**O QUE FAZER**
**A.** No trecho sobre as empresas estrangeiras no Brasil, qual é a alíquota de importação de automóveis?
**B.** Prolongue o trecho sobre as empresas estrangeiras no Brasil a partir da última frase apresentada.

**TRECHO**

------------------------

ANTONIO ERMÍRIO DE MORAES

O exame dos balanços de 1996 mostra que muitas empresas estrangeiras estabelecidas no Brasil apresentaram lucratividade superior à das brasileiras.
O que explica essa diferença? Será que o "custo Brasil" não incide sobre as estrangeiras ou os seus profissionais são mais competentes do que os brasileiros?
Esse tipo de comparação, embora sedutora, deve ser feita com cuidado. É preciso saber se os dois tipos de empresas desfrutam das mesmas condições. O que dizem os dados?
No quadro atual, com raras exceções, as empresas estrangeiras estão gozando de mais proteção do que as brasileiras. Por exemplo, a alíquota de importação de automóveis é de 63% enquanto a de autopeças é de 2%. No primeiro caso, predominam as multinacionais; no segundo, as nacionais. O mesmo acontece com os tratores rodoviários (que têm alíquotas de 55%), aparelhos eletrônicos (32%) e outros setores.
A lei 9.449/97 do regime automotivo garante uma redução de 90% do imposto de importação de máquinas e equipamentos, ferramental, moldes, instrumentos, acessórios, sobressalentes, matérias-primas, componentes, conjuntos, subconjuntos e até peças de reposição.
No caso do Norte, Nordeste e Centro-Oeste, essa isenção é de 100% (lei 9.440/97). Além disso, as montadoras estão isentas do Imposto sobre Produtos Industrializados (IPI), Imposto de Renda (IR) e Imposto sobre Operações Financeiras (IOF) sobre as operações de câmbio.
É claro que isso ajuda quem é protegido e prejudica quem tem de competir. Mas as diferenças não param aí. No ímpeto de atrair investimentos estrangeiros para o setor automotivo, o governo oferece às empresas estrangeiras o que as brasileiras não conseguem nem com vela acesa.

------------------------

**DADOS FORNECIDOS**
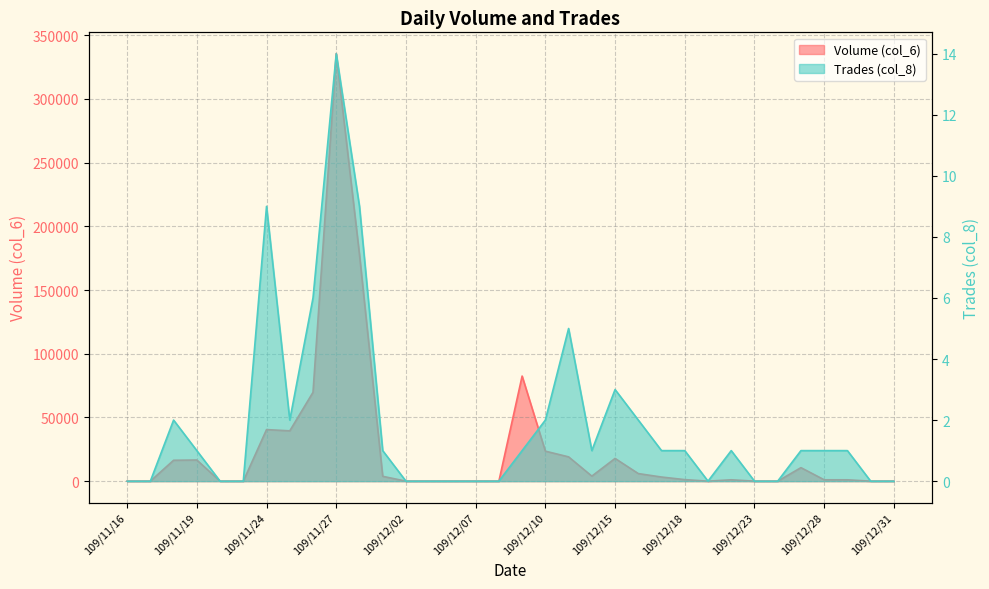

What is the sum of all Trades (col_8) values?

64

------------------------

**RESPOSTAS DAS TAREFAS**
**A.** 63%.

**B.**
Os Estados, contornando a Constituição Federal (que proíbe isenção de ICMS), concedem generosos empréstimos, a juros subsidiados, para as empresas estrangeiras pagarem no tempo apropriado. O BNDES está fazendo o mesmo para empresas estrangeiras que participam de privatizações do setor elétrico e outros.
As prefeituras fazem doações de terrenos -e dão facilidades de IPTU- para a construção de indústrias que, para os brasileiros, só podem ser adquiridos a peso de ouro.
Desníveis dessa magnitude seriam suficientes para explicar a aludida diferença de desempenho. Mas há mais. As empresas estrangeiras desfrutam da possibilidade de fazer investimentos e trazer tecnologia do exterior pagando juros de 8% ao ano enquanto os poucos empresários nacionais que conseguem crédito têm de pagar, no mínimo, 20%.
Quando se leva tudo isso em conta, é evidente que a tolerância das empresas estrangeiras ao famigerado "custo Brasil" é muito mais alta -o que me leva a concluir que o empresário nacional é um verdadeiro herói quando consegue sobreviver em ambiente de alíquotas zero, juros de 20% e impostos da ordem de 31% do PIB.
O capital e as tecnologias estrangeiras são essenciais para o Brasil, mas a isonomia com as empresas nacionais também é. Comparações apressadas geram conclusões equivocadas.